Al batir sus alas, esta ave utiliza el lenguaje corporal para enviar mensajes a su pareja

Ya sea arqueando una ceja, sacudiendo la cabeza o levantando un dedo, los humanos comunicamos ideas complejas a través de gestos todos los días. Esta habilidad es rara en el reino animal, habiéndose observado sólo en primates (SN: 10/08/10). Ahora los científicos podrían añadir un amigo emplumado al club.

Los investigadores han observado que los herrerillos japoneses hacen lo que ellos llaman un gesto de “después de ti”: un pájaro agita sus alas, indicarle a su pareja que entre primero al nido. El hallazgo, publicado el 25 de marzo Biología actual“demuestra que los herrerillos japoneses no sólo utilizan el aleteo como gesto simbólico, sino también en un contexto social complejo que involucra a un emisor, un receptor y un objetivo específico, muy parecido a cómo se comunican los humanos”, dice el biólogo Toshitaka Suzuki de la Universidad de Tokio.

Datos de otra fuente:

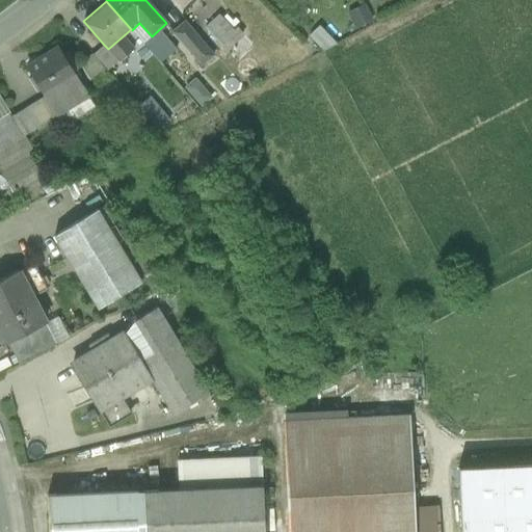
[(210,18),(195,2),(188,9),(203,24),(210,18)]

Suzuki ha estado escuchando las llamadas de las tetas japonesas (Paro menor) durante más de 17 años. Durante su extenso tiempo en el campo, notó que los herrerillos japoneses que llevaban comida al nido a veces se posaban en una rama y batían sus alas. En ese momento, sus compañeros entrarían al nido con el aleteador muy cerca. “Esto me llevó a investigar si este comportamiento cumple con los criterios de los gestos”, dice Suzuki.

Suzuki y Norimasa Sugita, investigadora del Museo Nacional de Naturaleza y Ciencia de Tokio, observaron que ocho parejas apareadas realizaron 321 viajes a sus nidos. Rápidamente surgió un patrón: las hembras agitaban sus alas con mucha más frecuencia que los machos: seis hembras las agitaban mientras que sólo un macho lo hacía. Las hembras casi siempre entraban primero al nido, a menos que agitaran sus alas. Luego los machos fueron primero.

Una teta japonesa hembra se posa en una rama y agita sus alas. Poco después, su pareja entra al nido seguida por la hembra. Observaciones similares de ocho parejas de apareamiento sugieren que el aleteo ocurre sólo cuando las aves están en compañía de sus parejas. Debido a que el aleteo se dirige a la pareja y no al nido, los científicos sospechan que estas aves utilizan gestos para comunicar un mensaje complejo.

Los pájaros tampoco “nunca baten sus alas cuando visitan el nido solos”, dice Suzuki. El aleteo ocurre sólo cuando las aves están en compañía de sus parejas, y parecen dirigir su aleteo hacia su pareja en lugar de hacia la entrada del nido. Esta observación sugiere que los herrerillos japoneses no señalan, un gesto simple que se ha visto en aves, como urracas y cuervosantes, y están destinados únicamente a dirigir la atención, sino que más bien están comunicando un mensaje complejo.

“Podría pensar en esto como un gesto imperativo: un movimiento que comunica a otro individuo que necesita hacer algo”, dice la primatóloga Kirsty Graham de la Universidad de St. Andrews en Escocia.

“Es realmente emocionante descubrir gestos significativos en otra especie”, añade. “Espero que probablemente encontremos que los gestos están más extendidos de lo que se pensaba anteriormente”.

Hacer gestos junto al nido en lugar de llamar puede ayudar a las aves a evitar atraer a los depredadores, dice Suzuki. Lo siguiente que quiere saber es cómo encaja el aleteo en el repertorio de comunicación más amplio de las tetas. “En los seres humanos, los gestos se utilizan en combinación con el lenguaje hablado”, afirma. “Estamos interesados ​​en comprender los mensajes creados por la combinación de comunicación gestual y vocal en los animales”.